• _Task description_
Take the material below and output exactly the run of lines from the one containing "Parish Safeguarding Officer’s" down to the one containing "Electoral Roll Officer’s", with both included.

• _Entries shown_
━━━━━━━━━━

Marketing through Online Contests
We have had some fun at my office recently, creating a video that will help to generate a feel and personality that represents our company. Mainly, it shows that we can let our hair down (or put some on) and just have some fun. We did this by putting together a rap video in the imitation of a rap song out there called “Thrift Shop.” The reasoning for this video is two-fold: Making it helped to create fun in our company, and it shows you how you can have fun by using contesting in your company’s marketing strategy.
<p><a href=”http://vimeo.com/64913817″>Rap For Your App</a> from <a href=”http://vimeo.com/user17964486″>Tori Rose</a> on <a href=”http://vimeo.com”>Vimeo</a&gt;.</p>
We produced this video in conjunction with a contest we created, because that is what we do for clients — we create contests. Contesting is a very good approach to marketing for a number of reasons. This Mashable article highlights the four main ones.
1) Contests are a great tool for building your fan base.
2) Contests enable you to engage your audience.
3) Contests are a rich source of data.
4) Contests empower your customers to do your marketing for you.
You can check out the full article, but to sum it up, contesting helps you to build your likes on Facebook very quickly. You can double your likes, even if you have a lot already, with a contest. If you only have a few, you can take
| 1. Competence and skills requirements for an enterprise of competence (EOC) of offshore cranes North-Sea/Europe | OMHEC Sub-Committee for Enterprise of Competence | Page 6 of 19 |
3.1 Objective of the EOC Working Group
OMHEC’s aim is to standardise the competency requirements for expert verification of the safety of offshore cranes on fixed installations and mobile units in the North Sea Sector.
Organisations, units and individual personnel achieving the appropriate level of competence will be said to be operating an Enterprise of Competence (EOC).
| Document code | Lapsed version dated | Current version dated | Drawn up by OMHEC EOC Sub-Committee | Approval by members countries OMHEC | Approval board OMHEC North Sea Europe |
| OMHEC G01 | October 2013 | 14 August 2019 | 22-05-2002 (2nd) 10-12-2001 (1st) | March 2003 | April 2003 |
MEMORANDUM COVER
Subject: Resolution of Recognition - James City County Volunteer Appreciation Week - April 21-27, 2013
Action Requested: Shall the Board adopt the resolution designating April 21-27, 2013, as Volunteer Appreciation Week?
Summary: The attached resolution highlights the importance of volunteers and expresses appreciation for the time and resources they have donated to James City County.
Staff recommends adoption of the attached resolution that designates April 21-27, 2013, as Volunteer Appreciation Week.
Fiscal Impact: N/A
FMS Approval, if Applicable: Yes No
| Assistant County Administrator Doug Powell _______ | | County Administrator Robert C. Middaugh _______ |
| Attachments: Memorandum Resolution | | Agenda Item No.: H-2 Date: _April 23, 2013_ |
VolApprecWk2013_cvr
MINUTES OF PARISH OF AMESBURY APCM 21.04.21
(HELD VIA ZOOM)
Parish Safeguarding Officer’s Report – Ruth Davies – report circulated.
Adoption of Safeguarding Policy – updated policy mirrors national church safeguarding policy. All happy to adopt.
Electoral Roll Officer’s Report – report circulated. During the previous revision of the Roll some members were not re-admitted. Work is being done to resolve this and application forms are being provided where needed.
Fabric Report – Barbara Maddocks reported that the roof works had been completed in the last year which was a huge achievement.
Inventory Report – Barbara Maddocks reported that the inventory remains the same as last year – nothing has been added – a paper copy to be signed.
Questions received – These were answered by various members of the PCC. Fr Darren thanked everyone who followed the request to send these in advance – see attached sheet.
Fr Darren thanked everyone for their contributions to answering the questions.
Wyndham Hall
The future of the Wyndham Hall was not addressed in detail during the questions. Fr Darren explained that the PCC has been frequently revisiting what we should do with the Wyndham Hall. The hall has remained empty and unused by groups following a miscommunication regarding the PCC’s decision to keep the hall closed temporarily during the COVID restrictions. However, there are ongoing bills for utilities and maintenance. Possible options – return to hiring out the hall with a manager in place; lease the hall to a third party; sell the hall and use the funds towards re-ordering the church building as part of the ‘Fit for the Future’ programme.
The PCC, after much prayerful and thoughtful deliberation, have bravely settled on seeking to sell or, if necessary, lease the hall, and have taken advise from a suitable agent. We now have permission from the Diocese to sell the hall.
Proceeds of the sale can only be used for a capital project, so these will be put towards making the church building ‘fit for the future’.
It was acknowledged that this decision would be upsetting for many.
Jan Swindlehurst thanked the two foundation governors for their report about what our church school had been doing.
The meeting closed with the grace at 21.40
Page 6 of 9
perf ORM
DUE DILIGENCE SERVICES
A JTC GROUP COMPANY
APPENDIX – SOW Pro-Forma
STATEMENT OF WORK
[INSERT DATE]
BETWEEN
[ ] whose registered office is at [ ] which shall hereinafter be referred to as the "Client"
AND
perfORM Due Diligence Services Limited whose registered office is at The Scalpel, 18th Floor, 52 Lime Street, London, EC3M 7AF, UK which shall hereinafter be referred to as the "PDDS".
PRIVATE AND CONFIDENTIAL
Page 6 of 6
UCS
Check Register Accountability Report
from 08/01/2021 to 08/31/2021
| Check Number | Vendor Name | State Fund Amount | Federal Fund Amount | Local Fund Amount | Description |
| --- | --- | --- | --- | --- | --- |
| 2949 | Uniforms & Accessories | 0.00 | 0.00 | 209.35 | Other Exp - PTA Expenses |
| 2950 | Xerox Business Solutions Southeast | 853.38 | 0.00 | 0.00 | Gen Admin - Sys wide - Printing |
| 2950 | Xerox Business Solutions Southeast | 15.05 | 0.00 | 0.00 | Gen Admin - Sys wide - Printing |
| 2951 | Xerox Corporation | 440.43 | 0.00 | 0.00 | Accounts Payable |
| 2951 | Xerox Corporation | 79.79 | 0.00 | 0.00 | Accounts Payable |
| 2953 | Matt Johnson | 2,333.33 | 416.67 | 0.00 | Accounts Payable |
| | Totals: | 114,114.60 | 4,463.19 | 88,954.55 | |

━━━━━━━━━━

• _Response area_
Parish Safeguarding Officer’s Report – Ruth Davies – report circulated.
Adoption of Safeguarding Policy – updated policy mirrors national church safeguarding policy. All happy to adopt.
Electoral Roll Officer’s Report – report circulated. During the previous revision of the Roll some members were not re-admitted. Work is being done to resolve this and application forms are being provided where needed.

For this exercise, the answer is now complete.